◆ **What you need to do**:
Return each line of the entries that mentions the word "left".

◆ **Records to use**:
*** Block opens ***

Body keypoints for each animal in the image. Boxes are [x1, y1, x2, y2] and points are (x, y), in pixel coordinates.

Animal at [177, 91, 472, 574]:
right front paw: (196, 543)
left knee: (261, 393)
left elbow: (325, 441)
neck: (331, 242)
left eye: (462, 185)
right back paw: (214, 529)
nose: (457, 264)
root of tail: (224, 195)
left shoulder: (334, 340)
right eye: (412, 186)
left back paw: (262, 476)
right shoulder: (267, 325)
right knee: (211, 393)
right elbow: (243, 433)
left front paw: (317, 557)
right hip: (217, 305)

*** Block closes ***
*** Block opens ***

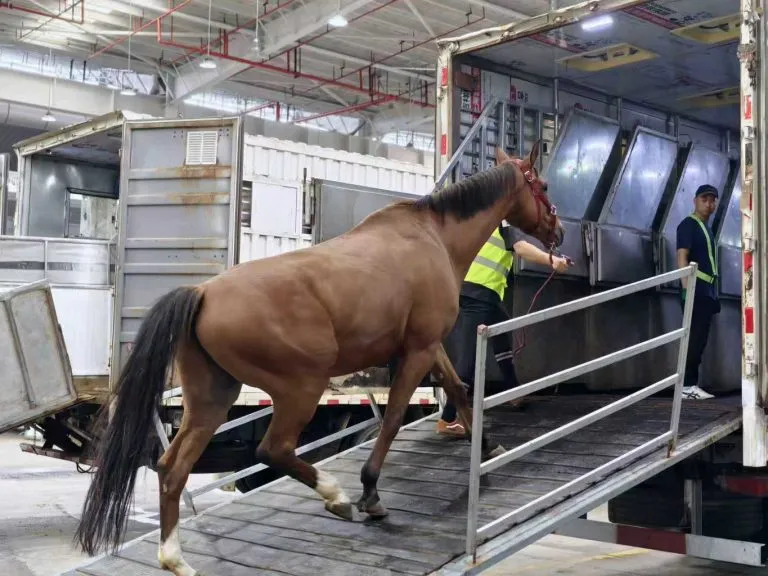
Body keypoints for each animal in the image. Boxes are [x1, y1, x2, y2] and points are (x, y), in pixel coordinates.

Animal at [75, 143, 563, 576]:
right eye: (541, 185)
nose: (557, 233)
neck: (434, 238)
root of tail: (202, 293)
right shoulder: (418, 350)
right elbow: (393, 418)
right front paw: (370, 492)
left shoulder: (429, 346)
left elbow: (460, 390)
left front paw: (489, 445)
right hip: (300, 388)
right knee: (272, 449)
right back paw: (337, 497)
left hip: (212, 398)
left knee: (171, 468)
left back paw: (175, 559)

*** Block closes ***

◆ **Reply**:
left knee: (261, 393)
left elbow: (325, 441)
left eye: (462, 185)
left shoulder: (334, 340)
left back paw: (262, 476)
left front paw: (317, 557)
left shoulder: (429, 346)
left elbow: (460, 390)
left front paw: (489, 445)
left hip: (212, 398)
left knee: (171, 468)
left back paw: (175, 559)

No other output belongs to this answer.